SAN FRANCISCO — Earth imaging company UrtheCast laid off 12 members of its San Francisco-based platform and data analytics team July 1 and offered three additional employees the option to remain with the company but work remotely, according to former UrtheCast employees.
Jeff Rath, UrtheCast executive vice president for corporate finance and strategy, confirmed that the Vancouver-based company did “reduce its San Francisco footprint” and “let a few employees go” but he denied reports that the firm closed its San Francisco office and declined to comment on the number of workers affected, saying the company does not publicize personnel decisions.
In a July 1 blog post, UrtheCast spokeswoman Theras Wood hinted that the firm was scaling back its operations in San Francisco and consolidating its software engineering workforce in Vancouver.
“With the operations and development of the UrthePlatform and UrtheCast’s other products and services now strategically aligned and closely integrated, our UrthePlatform team is now being led from, and largely based in, Vancouver,” Wood wrote. “This integrated team, which will continue to include a presence in the San Francisco Bay Area, will further improve the UrthePlatform by adding new functionalities and datasets to help our customers extract and tap the true potential of this growing data repository.”

▸ **Work instruction 1**
Retype the UrtheCast article word for word, everything from "Jeff Rath, UrtheCast" down to "workforce in Vancouver.".
▸ **Work instruction 2**
Answer these questions using the UrtheCast article:
(a) How many members of the San Francisco platform and data analytics team were laid off on July 1?
(b) In what city is UrtheCast based?
(c) Who wrote the July 1 blog post about the UrthePlatform team?
▸ **Work instruction 3**
Write a continuation of the UrtheCast article, beginning after its final sentence.
The entries come from a separate source, not from the UrtheCast article.

▸ **Supplied information**
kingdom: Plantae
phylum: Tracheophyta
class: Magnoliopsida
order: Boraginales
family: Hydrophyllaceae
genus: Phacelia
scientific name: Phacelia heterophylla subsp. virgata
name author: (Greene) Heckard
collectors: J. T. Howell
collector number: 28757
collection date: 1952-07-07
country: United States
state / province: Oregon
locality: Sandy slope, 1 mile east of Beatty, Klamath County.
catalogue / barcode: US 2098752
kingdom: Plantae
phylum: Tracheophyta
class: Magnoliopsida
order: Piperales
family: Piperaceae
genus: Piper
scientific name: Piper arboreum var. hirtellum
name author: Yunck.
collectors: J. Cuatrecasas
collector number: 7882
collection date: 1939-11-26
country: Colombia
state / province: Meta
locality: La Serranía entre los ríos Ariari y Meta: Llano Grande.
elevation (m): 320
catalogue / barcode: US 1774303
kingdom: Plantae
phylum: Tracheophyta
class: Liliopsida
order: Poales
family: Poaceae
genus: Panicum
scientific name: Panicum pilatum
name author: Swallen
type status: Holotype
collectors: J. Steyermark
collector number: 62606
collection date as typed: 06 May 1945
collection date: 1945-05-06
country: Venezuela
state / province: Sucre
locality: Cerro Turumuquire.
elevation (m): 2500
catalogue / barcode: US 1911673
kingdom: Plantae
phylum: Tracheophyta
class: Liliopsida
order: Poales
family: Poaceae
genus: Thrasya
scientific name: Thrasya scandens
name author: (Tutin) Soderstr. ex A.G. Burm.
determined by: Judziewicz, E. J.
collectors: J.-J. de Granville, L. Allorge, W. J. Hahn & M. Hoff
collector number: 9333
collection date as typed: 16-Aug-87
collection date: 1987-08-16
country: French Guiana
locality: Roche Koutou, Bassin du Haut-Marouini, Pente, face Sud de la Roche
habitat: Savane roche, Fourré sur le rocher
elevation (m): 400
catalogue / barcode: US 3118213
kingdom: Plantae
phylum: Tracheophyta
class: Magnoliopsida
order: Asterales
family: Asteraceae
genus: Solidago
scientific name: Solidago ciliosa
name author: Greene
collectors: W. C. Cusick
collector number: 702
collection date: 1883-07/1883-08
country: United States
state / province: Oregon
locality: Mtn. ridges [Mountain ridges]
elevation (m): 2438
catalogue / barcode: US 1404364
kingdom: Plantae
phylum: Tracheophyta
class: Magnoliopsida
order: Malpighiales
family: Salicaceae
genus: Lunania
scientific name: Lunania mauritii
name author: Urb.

▸ **Reply 1**
Jeff Rath, UrtheCast executive vice president for corporate finance and strategy, confirmed that the Vancouver-based company did “reduce its San Francisco footprint” and “let a few employees go” but he denied reports that the firm closed its San Francisco office and declined to comment on the number of workers affected, saying the company does not publicize personnel decisions.
In a July 1 blog post, UrtheCast spokeswoman Theras Wood hinted that the firm was scaling back its operations in San Francisco and consolidating its software engineering workforce in Vancouver.

▸ **Reply 2**
(a) 12
(b) Vancouver
(c) Theras Wood, an UrtheCast spokeswoman

▸ **Reply 3**
Overall, the company continues to grow in terms of revenues, employees and products offered, Rath said. Since UrtheCast was established in 2012, its staff of five has grown to include approximately 250 employees.
Meanwhile, its business changed from streaming data from cameras mounted on the International Space Station to creating a cloud-based platform to aggregate and disseminate Earth imagery captured by its own space-based cameras and those of other government and commercial satellite operators.
In addition to signaling changes in its San Francisco office, Wood’s July 1 blog post said UrtheCast will soon incorporate imagery from the European Space Agency’s Sentinel-2 land-monitoring constellation and from the high-resolution Deimos-2 satellite. Last year, UrtheCast acquired the Deimos constellation from Elecnor, S.A.